REQUIRED WORK: Go through the listing below and write out each line that contains the word "order".

+--

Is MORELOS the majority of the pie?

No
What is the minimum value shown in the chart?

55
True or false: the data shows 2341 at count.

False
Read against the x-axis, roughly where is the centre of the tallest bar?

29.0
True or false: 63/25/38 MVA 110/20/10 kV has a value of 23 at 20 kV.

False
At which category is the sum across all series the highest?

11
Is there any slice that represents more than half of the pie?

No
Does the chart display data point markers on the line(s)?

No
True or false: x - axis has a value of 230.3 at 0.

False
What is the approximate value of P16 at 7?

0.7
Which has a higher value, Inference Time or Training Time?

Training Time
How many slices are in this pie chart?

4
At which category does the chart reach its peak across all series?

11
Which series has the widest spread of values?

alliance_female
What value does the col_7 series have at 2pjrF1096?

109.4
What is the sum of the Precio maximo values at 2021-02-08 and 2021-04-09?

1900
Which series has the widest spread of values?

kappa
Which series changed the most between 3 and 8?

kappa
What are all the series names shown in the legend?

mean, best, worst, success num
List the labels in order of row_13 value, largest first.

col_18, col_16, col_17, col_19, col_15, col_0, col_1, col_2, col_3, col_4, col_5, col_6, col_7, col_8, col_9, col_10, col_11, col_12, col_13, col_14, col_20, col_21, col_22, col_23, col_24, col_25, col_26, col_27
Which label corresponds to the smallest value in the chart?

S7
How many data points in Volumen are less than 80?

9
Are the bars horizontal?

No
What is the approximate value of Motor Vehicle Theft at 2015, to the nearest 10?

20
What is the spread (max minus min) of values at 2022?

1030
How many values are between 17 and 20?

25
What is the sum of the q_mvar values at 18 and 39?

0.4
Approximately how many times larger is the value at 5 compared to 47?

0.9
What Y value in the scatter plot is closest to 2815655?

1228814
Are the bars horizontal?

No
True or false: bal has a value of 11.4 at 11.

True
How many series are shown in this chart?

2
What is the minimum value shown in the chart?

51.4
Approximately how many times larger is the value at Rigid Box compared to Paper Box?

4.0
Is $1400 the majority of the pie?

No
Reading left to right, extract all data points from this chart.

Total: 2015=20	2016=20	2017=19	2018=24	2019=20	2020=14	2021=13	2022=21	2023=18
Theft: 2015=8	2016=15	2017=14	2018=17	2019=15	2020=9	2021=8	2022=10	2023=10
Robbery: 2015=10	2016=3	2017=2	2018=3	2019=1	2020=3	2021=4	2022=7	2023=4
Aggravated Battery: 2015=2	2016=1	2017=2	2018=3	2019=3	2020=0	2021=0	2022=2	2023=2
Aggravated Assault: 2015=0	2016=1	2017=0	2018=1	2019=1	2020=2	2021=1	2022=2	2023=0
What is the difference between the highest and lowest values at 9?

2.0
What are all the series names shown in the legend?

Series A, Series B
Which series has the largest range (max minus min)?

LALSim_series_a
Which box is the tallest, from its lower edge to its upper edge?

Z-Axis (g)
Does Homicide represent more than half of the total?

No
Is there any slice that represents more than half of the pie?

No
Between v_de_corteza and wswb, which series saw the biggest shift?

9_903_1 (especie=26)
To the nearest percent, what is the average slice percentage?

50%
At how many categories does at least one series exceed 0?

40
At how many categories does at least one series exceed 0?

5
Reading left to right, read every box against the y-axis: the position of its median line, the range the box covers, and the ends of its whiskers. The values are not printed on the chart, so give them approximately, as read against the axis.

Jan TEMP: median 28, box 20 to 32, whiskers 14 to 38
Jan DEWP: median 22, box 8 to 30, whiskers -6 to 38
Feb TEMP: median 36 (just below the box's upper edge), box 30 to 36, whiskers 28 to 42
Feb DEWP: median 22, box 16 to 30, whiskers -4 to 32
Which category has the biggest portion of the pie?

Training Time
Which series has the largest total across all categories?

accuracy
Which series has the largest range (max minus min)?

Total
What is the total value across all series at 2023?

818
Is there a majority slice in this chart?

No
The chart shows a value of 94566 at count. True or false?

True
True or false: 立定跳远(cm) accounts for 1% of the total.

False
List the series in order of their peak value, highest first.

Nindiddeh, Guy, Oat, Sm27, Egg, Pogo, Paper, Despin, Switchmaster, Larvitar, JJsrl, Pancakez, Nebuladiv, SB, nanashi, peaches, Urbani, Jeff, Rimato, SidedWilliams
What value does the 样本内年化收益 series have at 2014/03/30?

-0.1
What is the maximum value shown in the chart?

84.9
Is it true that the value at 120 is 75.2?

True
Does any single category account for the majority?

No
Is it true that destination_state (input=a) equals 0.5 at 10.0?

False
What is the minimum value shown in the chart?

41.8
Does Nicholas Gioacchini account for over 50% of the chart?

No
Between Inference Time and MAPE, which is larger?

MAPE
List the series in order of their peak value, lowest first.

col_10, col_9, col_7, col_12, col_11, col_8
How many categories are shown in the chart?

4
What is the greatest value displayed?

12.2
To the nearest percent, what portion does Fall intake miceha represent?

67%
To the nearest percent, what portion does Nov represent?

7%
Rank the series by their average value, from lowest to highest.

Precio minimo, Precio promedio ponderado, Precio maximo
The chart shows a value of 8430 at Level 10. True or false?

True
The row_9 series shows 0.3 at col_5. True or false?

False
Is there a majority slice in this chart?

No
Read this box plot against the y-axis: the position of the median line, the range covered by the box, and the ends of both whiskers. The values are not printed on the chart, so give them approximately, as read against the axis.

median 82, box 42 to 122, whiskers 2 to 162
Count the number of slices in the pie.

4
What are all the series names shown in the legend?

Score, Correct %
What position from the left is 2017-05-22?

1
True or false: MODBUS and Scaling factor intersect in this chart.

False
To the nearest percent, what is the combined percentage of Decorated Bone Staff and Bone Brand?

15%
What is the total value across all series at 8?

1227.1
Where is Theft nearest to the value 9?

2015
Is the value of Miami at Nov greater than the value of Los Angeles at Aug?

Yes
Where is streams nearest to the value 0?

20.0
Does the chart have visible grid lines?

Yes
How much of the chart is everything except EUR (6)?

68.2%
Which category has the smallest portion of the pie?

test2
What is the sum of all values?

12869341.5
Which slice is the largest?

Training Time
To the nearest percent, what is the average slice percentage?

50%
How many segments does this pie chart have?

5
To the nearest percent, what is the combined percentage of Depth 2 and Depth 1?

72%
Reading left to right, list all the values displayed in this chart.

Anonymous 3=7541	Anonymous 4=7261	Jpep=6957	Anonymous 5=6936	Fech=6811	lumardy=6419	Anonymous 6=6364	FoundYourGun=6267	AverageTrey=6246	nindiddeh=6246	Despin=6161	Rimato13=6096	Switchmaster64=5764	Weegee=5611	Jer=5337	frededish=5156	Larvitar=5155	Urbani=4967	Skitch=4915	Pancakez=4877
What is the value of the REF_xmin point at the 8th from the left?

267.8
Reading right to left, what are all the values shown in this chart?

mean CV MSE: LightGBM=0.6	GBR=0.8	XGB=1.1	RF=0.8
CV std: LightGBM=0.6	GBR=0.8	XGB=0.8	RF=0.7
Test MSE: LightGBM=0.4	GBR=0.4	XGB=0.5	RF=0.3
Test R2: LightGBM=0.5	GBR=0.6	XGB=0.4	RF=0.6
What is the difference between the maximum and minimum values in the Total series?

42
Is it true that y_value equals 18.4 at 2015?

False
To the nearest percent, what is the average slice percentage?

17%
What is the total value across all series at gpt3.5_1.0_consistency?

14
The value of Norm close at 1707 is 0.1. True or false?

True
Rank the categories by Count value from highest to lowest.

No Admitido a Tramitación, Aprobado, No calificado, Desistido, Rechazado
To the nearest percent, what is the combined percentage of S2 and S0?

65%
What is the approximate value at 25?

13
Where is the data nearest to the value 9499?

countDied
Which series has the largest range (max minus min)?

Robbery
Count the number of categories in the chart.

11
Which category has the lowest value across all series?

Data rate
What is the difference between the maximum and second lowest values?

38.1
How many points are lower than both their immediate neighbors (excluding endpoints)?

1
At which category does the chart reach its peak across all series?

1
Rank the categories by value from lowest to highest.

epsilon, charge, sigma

+--

TASK OUTPUT:
List the labels in order of row_13 value, largest first.
List the series in order of their peak value, highest first.
List the series in order of their peak value, lowest first.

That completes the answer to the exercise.